During testing, images are cut into patches with size 48 × 48 and fed into the network for inference. The images are cut into patches by using a stride of N pixels (e.g. N = 5 or 10) in both height and width, so that one pixel can be predicted for multiply times. The final inference result is obtained by averaging multiple predictions.
Table 1: Segmentation results of different deep learning based methods on DRIVE. Bold values show the best score among all methods.
| Method | F1 | Sn | Sp | Acc | AUC |
|---|---|---|---|---|---|
| Melinscak et al. [1] | - | 0.7276 | 0.9785 | 0.9466 | 0.9749 |
| Li et al. [2] | - | 0.7569 | 0.9816 | 0.9527 | 0.9738 |
| Liskowski et al. [3] | - | 0.7520 | 0.9806 | 0.9515 | 0.9710 |
| Fu et al [4] | - | 0.7603 | - | 0.9523 | - |
| Oliveira et al. [5] | - | 0.8039 | 0.9804 | 0.9576 | 0.9821 |
| M2U-Net [6] | 0.8091 | - | - | 0.9630 | 0.9714 |
| R2U-Net [7] | 0.8171 | 0.7792 | 0.9813 | 0.9556 | 0.9784 |
| LadderNet [8] | 0.8202 | 0.7856 | 0.9810 | 0.9561 | 0.9793 |
| This work, U-Net | 0.8169 | 0.7728 | 0.9826 | 0.9559 | 0.9794 |
| This work, LadderNet | 0.8219 | 0.7871 | 0.9813 | 0.9566 | 0.9805 |
Table 2: Segmentation results of different deep learning based methods on STARE. Bold values show the best score among all methods.
| Method | F1 | Sn | Sp | Acc | AUC |
|---|---|---|---|---|---|
| Li et al. [2] | - | 0.7726 | 0.9844 | 0.9628 | 0.9879 |
| Liskowski et al. [3] | - | 0.8145 | 0.9866 | 0.9696 | 0.9880 |
| Fu et al [4] | - | 0.7412 | - | 0.9585 | - |
| Oliveira et al. [5] | - | 0.8315 | 0.9858 | 0.9694 | 0.9905 |
| R2U-Net [7] | 0.8475 | 0.8298 | 0.9862 | 0.9712 | 0.9914 |
| This work, U-Net | 0.8219 | 0.7739 | 0.9867 | 0.9638 | 0.9846 |
| This work, LadderNet | 0.7694 | 0.7513 | 0.9764 | 0.9529 | 0.9660 |
- numpy >= 1.11.1
- PIL >=1.1.7
- opencv >=2.4.10
- h5py >=2.6.0
- ConfigParser >=3.5.0b2
- scikit-learn >= 0.17.1
Training from scratch:
python run_training.py <configuration_drive.txt|configuration_stare.txt|configuration_chase.txt>
Keep training based on pretrained models:
python run_keep_training.py <configuration_drive.txt|configuration_stare.txt|configuration_chase.txt>
python run_testing.py <configuration_drive.txt|configuration_stare.txt|configuration_chase.txt>
[1] Melinscak, M., Prentasi, P., & Lonari, S. (2015, January).

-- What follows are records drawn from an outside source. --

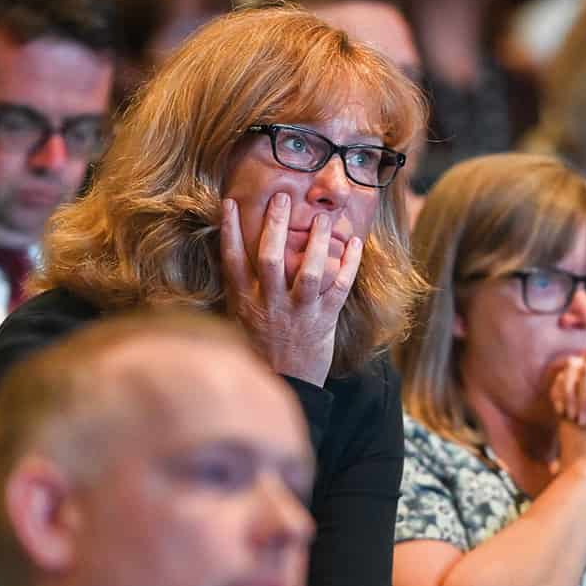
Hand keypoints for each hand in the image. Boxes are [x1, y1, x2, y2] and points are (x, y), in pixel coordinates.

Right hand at [221, 194, 360, 386]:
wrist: (285, 387)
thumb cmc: (261, 352)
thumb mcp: (240, 322)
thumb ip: (240, 292)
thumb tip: (233, 259)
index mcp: (245, 303)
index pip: (233, 261)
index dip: (230, 230)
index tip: (230, 203)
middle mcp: (270, 304)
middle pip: (271, 258)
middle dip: (275, 225)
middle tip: (283, 198)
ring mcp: (298, 313)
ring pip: (310, 272)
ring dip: (318, 243)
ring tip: (324, 219)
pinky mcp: (324, 321)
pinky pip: (339, 289)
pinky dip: (349, 266)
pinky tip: (356, 246)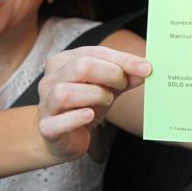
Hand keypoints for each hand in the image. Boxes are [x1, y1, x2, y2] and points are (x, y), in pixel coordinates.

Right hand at [37, 46, 150, 160]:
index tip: (145, 68)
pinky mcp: (47, 127)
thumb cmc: (83, 106)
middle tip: (123, 85)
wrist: (64, 138)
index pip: (93, 52)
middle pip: (80, 67)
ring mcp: (46, 103)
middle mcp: (50, 79)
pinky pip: (59, 121)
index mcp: (63, 62)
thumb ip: (124, 78)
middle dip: (109, 74)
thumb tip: (144, 69)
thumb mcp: (106, 88)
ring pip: (66, 92)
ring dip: (95, 95)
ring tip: (107, 100)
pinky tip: (90, 115)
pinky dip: (76, 118)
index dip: (122, 59)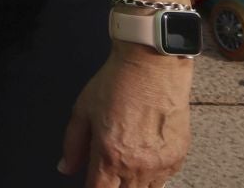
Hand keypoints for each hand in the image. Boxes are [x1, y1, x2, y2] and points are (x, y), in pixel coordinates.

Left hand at [59, 46, 191, 186]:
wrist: (153, 67)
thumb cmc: (116, 84)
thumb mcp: (83, 110)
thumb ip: (73, 144)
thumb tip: (65, 168)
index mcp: (110, 156)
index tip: (89, 182)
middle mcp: (137, 166)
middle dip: (112, 187)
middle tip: (107, 173)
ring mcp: (161, 164)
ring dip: (133, 185)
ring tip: (125, 165)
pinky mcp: (178, 157)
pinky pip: (164, 179)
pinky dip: (153, 176)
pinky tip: (144, 158)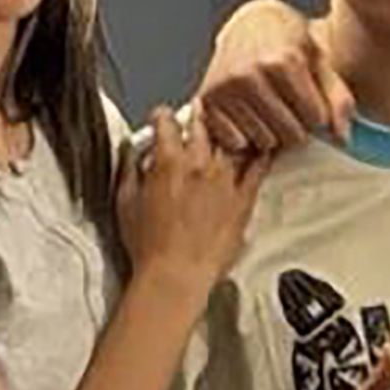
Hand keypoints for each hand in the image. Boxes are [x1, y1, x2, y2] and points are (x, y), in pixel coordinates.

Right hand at [123, 113, 259, 287]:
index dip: (163, 116)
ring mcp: (224, 181)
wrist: (175, 276)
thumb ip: (128, 170)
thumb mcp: (124, 202)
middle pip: (203, 126)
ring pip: (231, 141)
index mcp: (168, 162)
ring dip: (228, 130)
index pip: (167, 124)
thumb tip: (129, 150)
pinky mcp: (242, 201)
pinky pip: (257, 170)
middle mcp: (199, 165)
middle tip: (198, 113)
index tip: (163, 116)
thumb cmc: (147, 246)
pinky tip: (266, 145)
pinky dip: (262, 155)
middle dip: (198, 116)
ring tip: (229, 125)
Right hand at [190, 0, 344, 157]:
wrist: (250, 24)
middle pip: (291, 135)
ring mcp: (226, 87)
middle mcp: (251, 73)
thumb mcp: (320, 61)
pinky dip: (246, 134)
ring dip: (272, 132)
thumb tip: (342, 138)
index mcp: (284, 60)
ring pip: (265, 141)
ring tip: (270, 107)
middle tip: (290, 105)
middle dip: (298, 126)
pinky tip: (250, 112)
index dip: (317, 114)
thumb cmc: (289, 41)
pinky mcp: (208, 99)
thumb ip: (338, 98)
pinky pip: (237, 142)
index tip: (310, 100)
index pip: (316, 119)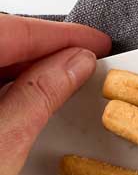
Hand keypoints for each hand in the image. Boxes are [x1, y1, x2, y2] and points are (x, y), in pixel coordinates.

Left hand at [1, 14, 110, 174]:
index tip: (92, 41)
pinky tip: (20, 97)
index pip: (7, 29)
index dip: (57, 35)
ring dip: (20, 67)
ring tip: (58, 82)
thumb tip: (71, 65)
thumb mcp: (2, 145)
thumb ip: (39, 95)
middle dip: (40, 49)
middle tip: (83, 61)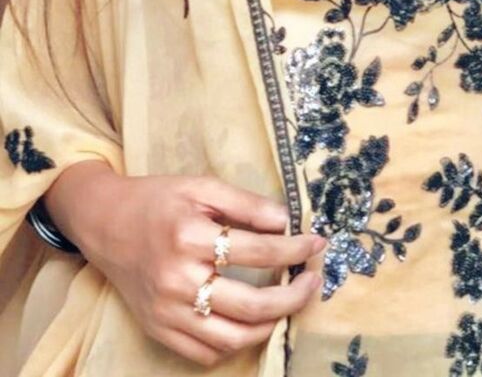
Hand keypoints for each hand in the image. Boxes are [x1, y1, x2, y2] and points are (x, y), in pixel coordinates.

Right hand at [45, 163, 324, 368]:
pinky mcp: (159, 329)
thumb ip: (245, 203)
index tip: (317, 243)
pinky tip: (252, 323)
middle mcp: (178, 279)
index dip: (295, 249)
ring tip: (288, 304)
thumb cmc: (157, 200)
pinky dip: (236, 343)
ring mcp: (168, 311)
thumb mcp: (200, 186)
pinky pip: (206, 353)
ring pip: (233, 337)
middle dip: (294, 296)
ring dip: (270, 324)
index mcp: (190, 237)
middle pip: (252, 304)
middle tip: (313, 281)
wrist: (105, 223)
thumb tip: (286, 222)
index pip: (259, 252)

Retinal vessel segmentation using deep neural networks. In VISAPP 2015 (10th International Conference on Computer Vision Theory and Applications).
[2] Li, Q., Feng, B., Xie, L., Liang, P., Zhang, H., & Wang, T. (2016). A Cross-Modality Learning Approach for Vessel Segmentation in Retinal Images. IEEE Trans. Med. Imaging, 35(1), 109-118.

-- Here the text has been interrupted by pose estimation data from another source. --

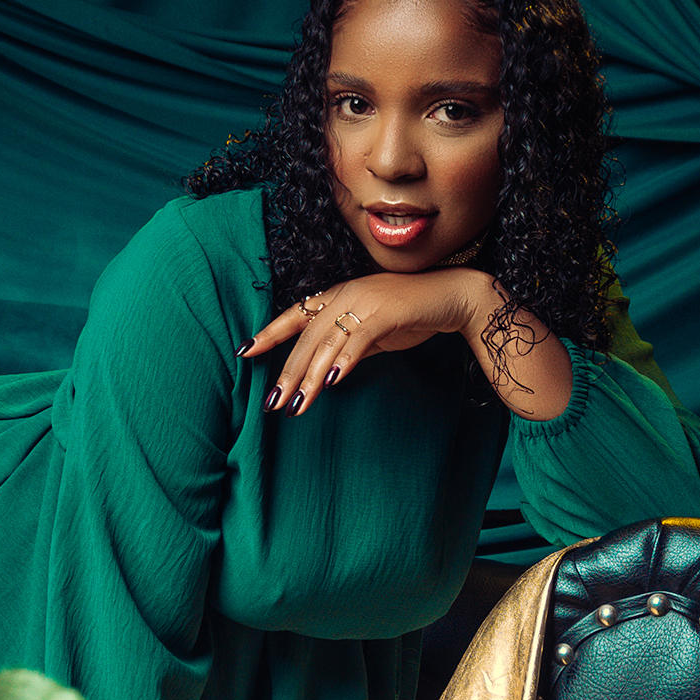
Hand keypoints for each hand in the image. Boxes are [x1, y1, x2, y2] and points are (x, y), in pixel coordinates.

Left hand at [239, 269, 492, 416]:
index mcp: (338, 295)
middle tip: (273, 403)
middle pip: (306, 337)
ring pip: (327, 343)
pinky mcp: (385, 312)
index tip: (246, 352)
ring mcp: (364, 301)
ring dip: (310, 377)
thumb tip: (328, 370)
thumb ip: (349, 345)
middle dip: (287, 373)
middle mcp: (345, 295)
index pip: (295, 315)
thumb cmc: (413, 313)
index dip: (270, 333)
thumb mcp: (373, 331)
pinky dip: (343, 361)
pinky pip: (357, 340)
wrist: (453, 296)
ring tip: (297, 405)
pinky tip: (331, 382)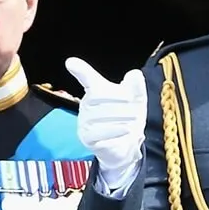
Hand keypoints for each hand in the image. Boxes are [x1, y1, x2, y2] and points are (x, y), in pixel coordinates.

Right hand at [64, 56, 146, 189]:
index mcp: (96, 92)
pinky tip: (126, 129)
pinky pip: (97, 132)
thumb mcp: (137, 102)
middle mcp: (86, 105)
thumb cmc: (128, 118)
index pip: (87, 78)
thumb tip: (134, 74)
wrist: (126, 147)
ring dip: (120, 116)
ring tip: (134, 119)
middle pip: (97, 96)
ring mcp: (84, 122)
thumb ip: (136, 88)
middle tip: (135, 108)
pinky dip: (114, 130)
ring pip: (98, 115)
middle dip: (119, 100)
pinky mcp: (86, 138)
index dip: (80, 70)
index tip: (71, 62)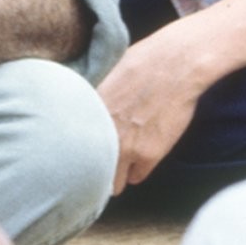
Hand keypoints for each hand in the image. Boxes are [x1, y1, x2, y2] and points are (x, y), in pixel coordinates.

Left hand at [96, 23, 206, 195]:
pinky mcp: (148, 155)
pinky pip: (136, 177)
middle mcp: (102, 135)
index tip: (85, 155)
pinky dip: (138, 170)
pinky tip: (141, 156)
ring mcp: (125, 147)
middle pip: (91, 173)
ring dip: (117, 172)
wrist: (175, 65)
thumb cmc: (142, 62)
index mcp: (88, 114)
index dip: (79, 154)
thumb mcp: (104, 77)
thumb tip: (83, 112)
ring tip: (124, 161)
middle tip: (104, 163)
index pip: (70, 150)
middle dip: (97, 169)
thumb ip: (92, 102)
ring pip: (114, 182)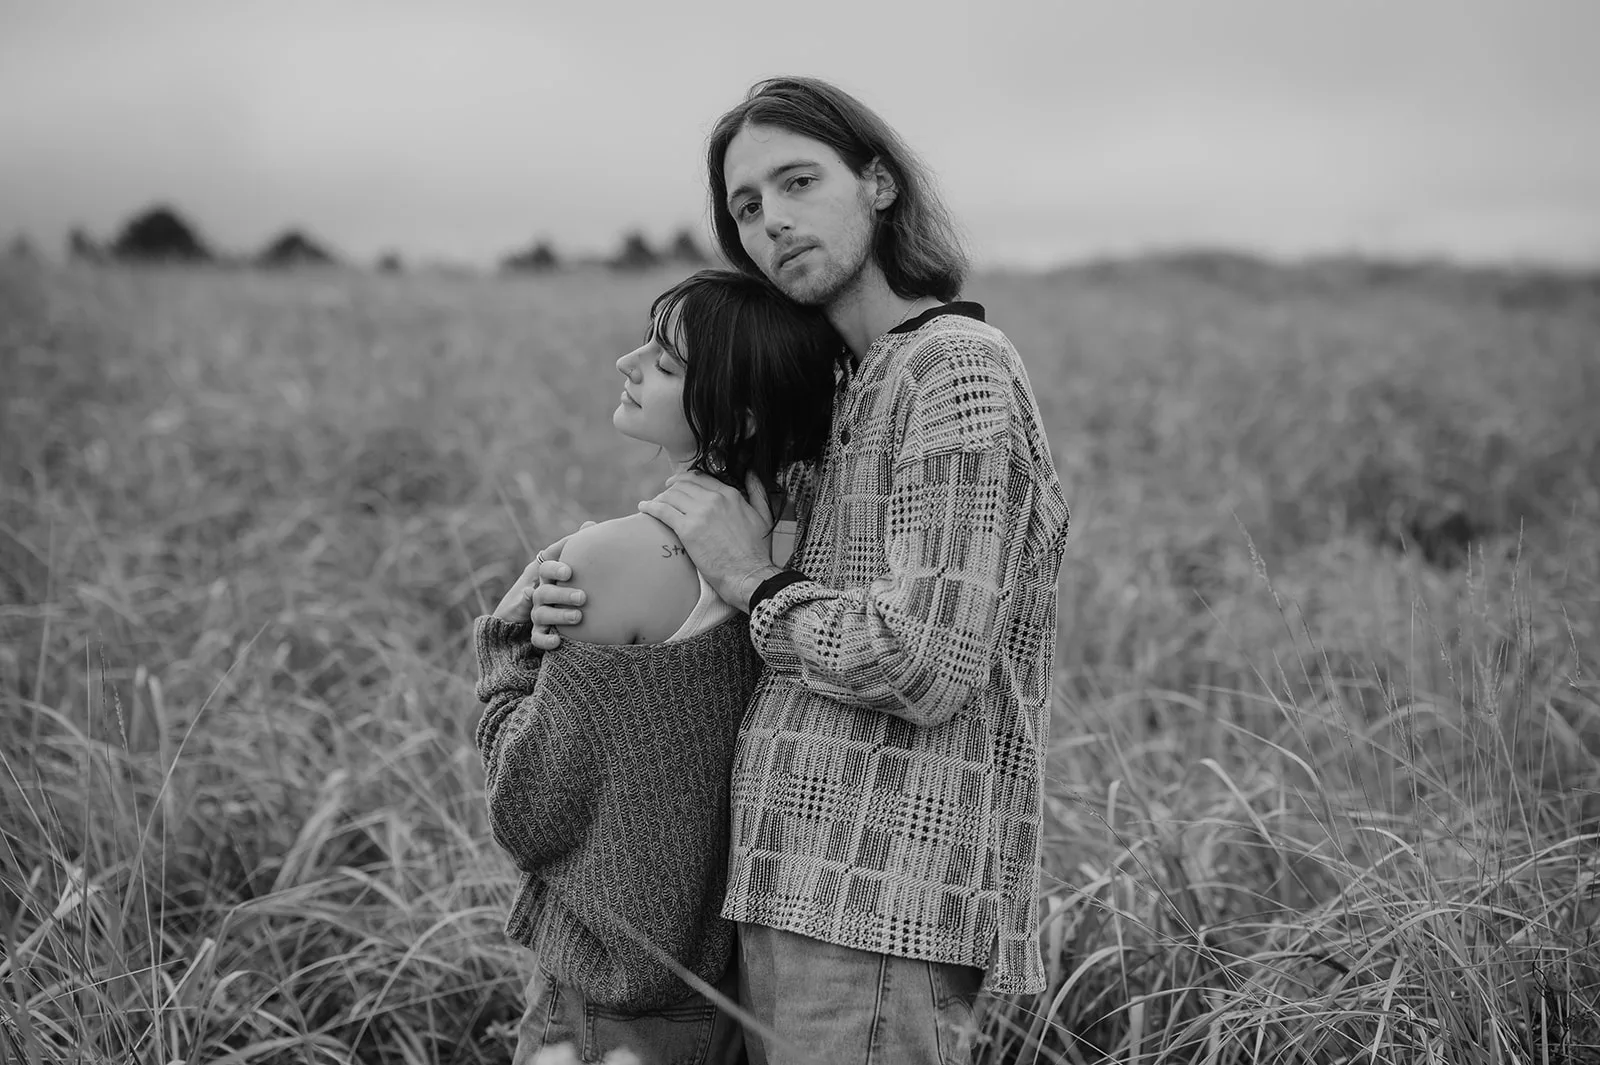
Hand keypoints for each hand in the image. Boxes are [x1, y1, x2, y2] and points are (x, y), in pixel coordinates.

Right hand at [491, 525, 592, 648]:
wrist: (531, 617)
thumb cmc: (560, 586)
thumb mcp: (568, 569)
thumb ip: (576, 549)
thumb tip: (590, 524)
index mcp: (545, 574)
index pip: (546, 566)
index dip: (555, 569)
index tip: (569, 572)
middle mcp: (538, 591)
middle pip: (544, 591)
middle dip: (562, 594)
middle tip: (583, 598)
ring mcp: (534, 612)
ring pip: (541, 614)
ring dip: (559, 615)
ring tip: (578, 617)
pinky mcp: (533, 632)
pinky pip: (536, 638)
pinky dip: (545, 640)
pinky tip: (558, 641)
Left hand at [638, 470, 775, 607]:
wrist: (749, 574)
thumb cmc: (756, 551)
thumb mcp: (763, 515)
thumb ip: (757, 491)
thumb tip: (752, 473)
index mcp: (730, 494)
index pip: (701, 478)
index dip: (685, 480)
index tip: (678, 485)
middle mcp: (714, 499)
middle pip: (683, 485)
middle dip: (671, 488)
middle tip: (664, 495)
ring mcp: (700, 513)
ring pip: (671, 495)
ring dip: (660, 498)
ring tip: (653, 504)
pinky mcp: (687, 529)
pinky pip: (662, 510)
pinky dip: (650, 507)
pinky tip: (644, 507)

[3] Liskowski, P., & Krawiec, K. (2016). Segmenting retinal blood vessels with deep neural networks. IEEE transactions on medical imaging, 35(11), 2369-2380.
[4] Fu, H., Xu, Y., Lin, S., Wong, D. W. K., & Liu, J. (2016, October). Deepvessel: Retinal vessel segmentation via deep learning and conditional random field. In International Conference on Medical Image Computing and Computer-Assisted Intervention (pp. 132- 139). Springer, Cham.
[5] Oliveira, A. F. M., Pereira, S. R. M., & Silva, C. A. B. (2018). Retinal Vessel Segmenta- tion based on Fully Convolutional Neural Networks. Expert Systems with Applications.
[6] Laibacher, T., Weyde, T., & Jalali, S. (2018). M2U-Net: Effective and Efficient Retinal Vessel Segmentation for Resource-Constrained Environments. arXiv preprint arXiv:1811.07738.
[7] Alom, M. Z., Hasan, M., Yakopcic, C., Taha, T. M., & Asari, V. K. (2018). Recurrent Residual Convolutional Neural Network based on U-Net (R2U-Net) for Medical Image Segmentation. arXiv preprint arXiv:1802.06955.
[8] Zhuang, J. (2018). LadderNet: Multi-path networks based on U-Net for medical image segmentation. arXiv preprint arXiv:1810.07810.